Proverbs 25.20
“Whoever sings songs to a heavy heart is like one who takes off a garment on a cold day, and like vinegar on soda.”
The proverb talks about the effects of trying to be happy in the midst of trouble. It makes things worse to sing a happy song when someone is down. Removing a garment certainly does not help warm a cold person. Vinegar also reacts violently when mixed with soda (mixing an acid with an alkali). Insensitive happiness just aggravates a troubled heart.
Likewise, a grieving person with a heavy heart needs to grieve and mourn, and they have no use for someone trying to cheer them up by singing songs to them. As stated in Romans 12:15: “Rejoice with those who rejoice, and weep with those who weep.” Or, in 1 Corinthians 12:26: “If one member suffers, all the members suffer with it….” There is, indeed, “…a time to weep, and a time to laugh; a time to mourn, and a time to dance…” (Ecclesiastes 3:4).

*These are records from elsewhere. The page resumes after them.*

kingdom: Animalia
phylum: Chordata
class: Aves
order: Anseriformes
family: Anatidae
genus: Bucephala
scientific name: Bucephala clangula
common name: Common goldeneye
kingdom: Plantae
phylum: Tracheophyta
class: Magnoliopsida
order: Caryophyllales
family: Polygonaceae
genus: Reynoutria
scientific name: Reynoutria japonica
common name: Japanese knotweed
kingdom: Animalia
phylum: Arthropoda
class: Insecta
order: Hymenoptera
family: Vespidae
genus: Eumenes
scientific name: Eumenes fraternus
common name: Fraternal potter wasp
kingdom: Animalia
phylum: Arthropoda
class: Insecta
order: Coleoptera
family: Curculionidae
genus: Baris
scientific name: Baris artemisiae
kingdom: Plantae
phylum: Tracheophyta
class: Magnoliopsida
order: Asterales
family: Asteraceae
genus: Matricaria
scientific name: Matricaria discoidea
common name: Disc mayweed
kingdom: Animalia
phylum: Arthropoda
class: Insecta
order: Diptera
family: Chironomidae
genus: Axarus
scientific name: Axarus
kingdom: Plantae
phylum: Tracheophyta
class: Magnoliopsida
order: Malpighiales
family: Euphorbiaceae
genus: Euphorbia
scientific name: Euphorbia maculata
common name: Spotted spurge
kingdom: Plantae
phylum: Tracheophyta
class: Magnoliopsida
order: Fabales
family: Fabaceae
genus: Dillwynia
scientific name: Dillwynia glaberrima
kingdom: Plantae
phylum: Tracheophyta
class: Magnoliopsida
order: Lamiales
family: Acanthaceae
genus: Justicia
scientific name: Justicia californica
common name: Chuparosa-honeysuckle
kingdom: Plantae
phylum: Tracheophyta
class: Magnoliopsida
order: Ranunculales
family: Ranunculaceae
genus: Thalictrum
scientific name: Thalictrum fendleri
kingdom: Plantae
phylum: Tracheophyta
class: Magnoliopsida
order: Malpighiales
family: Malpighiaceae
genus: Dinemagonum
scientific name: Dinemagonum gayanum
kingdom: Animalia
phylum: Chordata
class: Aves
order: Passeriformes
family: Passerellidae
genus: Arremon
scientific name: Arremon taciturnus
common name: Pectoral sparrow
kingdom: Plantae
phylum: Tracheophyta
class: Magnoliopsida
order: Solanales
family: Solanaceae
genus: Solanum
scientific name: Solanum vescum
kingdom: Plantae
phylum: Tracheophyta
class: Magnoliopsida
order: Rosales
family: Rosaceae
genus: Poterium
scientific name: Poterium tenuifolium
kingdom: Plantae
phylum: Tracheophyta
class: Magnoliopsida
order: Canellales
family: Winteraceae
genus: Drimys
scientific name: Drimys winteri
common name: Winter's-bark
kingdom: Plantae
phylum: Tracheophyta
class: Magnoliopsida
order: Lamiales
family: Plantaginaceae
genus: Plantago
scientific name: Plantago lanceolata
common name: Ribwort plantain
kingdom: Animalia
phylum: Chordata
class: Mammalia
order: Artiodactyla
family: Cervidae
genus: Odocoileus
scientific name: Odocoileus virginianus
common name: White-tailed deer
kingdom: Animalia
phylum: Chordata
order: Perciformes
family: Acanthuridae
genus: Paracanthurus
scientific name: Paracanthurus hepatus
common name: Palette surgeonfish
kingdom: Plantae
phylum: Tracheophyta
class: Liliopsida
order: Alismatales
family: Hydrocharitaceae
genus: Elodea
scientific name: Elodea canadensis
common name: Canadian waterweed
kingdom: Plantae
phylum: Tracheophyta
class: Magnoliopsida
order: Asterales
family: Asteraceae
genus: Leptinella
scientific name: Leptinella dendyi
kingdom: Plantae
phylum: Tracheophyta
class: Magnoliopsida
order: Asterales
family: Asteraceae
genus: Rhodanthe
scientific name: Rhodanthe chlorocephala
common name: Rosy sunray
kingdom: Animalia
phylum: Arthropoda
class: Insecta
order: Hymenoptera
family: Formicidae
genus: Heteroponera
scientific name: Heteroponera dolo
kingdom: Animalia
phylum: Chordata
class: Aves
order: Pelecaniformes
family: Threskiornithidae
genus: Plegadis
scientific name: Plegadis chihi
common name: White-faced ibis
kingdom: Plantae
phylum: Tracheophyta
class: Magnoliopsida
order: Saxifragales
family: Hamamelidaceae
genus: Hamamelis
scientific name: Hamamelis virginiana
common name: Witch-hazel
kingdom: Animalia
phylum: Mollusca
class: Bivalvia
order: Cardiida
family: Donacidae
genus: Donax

So, instead of singing songs and trying to cheer them up, wisdom says to comfort those with a heavy heart by listening with compassion and patience, letting the grieving express their feelings, and not trying to tell them how to feel. Much as we would like, we can’t take away their emotional pains or sadness. We just need to be there for them.
Each person differs to some degree in how they process a loss or endure some dire circumstance. We can simply ask them what we can do to be there for them and give support as they need it during a time of grief. Simply listening as they express their grief or performing some simple daily task they just cannot handle at the time are probably the best things we can do to help them get through the hardship and emotional pain they are suffering. That will be far more useful than singing songs to try and cheer them up.
Recently I received a phone call from a young father who has been following Focus 3 on social media, and is a regular listener to our podcast. Although I had never met him, I was told that he is very familiar with E+R=O. He wanted to talk and get some advice about a heartbreaking situation he was facing. His wife had just died after a 7 year battle with cancer, leaving him with three boys, ages 12, 9, and 6.
I gave him very little advice. I simply asked him how he was doing and what he was feeling, and then I listened. I asked how the boys were responding, and I listened. We spent much of the call simply crying together.
In the end, he thanked me profusely for taking the time to talk with him, and said that the call had been very helpful. I was able to offer a few words of encouragement as we wrapped up, but mostly I just listened. That was what he needed.